We had to rethink our approach. We have always experimented a lot but we are experimenting even more now. I don’t know any brewery that does more crazy stuff than we do but we are not just being crazy for being crazy’s sake. I do it because I feel that people want it. Something to be excited about.
And perhaps New York is the right scene to do it?
Jeppe Jarnit-Bjergsø: Definitely. People here are used to be exposed to a lot of things. All kinds of different foods, art etc. People need something to be excited about. We live in New York, it’s expensive. We need things that justify being here. We need things that makes you wake up and think Yes, I live in New York and these are the things that make me pay double as much rent as every other American.
Tell us a little bit about your brewing process? What influences the flavors and aromas of your beers and how much of Denmark can one taste in an Evil Twin brew?
Jeppe Jarnit-Bjergsø: I am inspired by a lot of things. The obvious thing to say would be other beers.

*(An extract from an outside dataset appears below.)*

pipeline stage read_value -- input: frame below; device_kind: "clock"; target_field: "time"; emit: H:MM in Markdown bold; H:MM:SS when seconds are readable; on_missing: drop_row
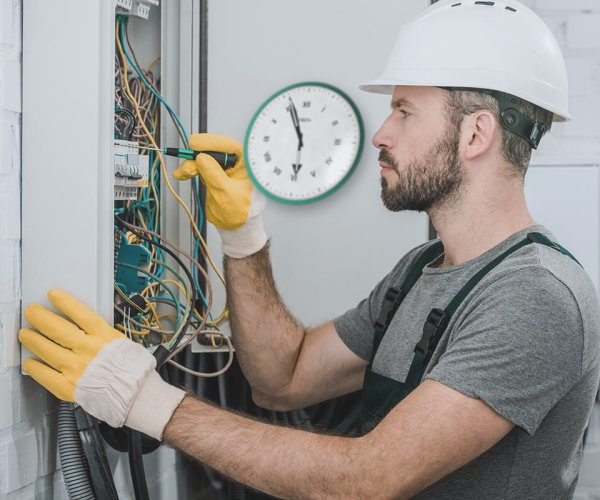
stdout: **5:56**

I have been doing this for so long — professionally brewing for 10 years. It might not sound like a long time but in the beer world it is. I also get inspiration from a lot of other things — food, cocktails, coffee and even wine. I am into eating and drinking — from three-Michelin-star restaurants to street food in Thailand. I’m into all that stuff. That’s what I spend my time doing. I do it because I love it but I also do it because I seek inspiration. Maybe if I taste a cocktail, they use an ingredient I have never heard of before. Maybe we can use that in some way, I usually think. For me it’s about exploring what’s out there in terms of flavor. The overall keyword here is flavor.

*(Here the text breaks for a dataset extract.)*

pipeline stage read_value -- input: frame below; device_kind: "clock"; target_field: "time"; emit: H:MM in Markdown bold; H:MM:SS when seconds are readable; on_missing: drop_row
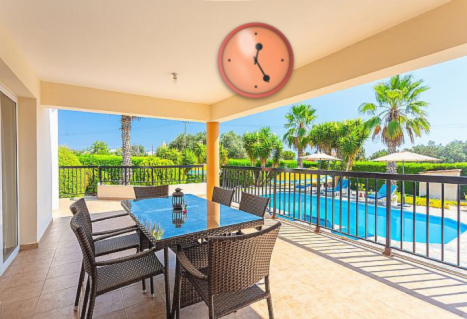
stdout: **12:25**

It’s all about creating flavors that taste good and are interesting enough for people to want. We make flavors — it’s the only and most important thing. If it doesn’t taste good, nobody is going to buy it. You can have all sorts of ideas but it has to taste good in the end. That’s something I always have in mind. I never get inspiration from art, science or anything like that. It’s all about the flavors.
Here’s an example: I was doing an online panel the other day with some other brewers and somebody told me about a cotton candy grape. It’s a grape with a very short harvest that tastes like cotton candy. Never heard about it but I immediately thought “That sounds interesting!” Now I found out where we can get it in a larger scale and make a beer with it. If we could make a beer that tastes like cotton candy grape, that would be a pretty cool flavor. It’s an example of an ingredient I heard of randomly that now is going to end up in a beer. I am always out there, listening to what’s going on, tasting stuff.
I made a beer last year called spicy margarita avocado. A beer with avocado. We are the only brewery in the world to ever do that, I think. I was in Austin at a Mexican restaurant that served me a very good avocado margarita. So I immediately thought of a way to turn that flavor into a beer.
Frederik Tronier Kapper is the Strategic Communications and Press trainee at Denmark In New York.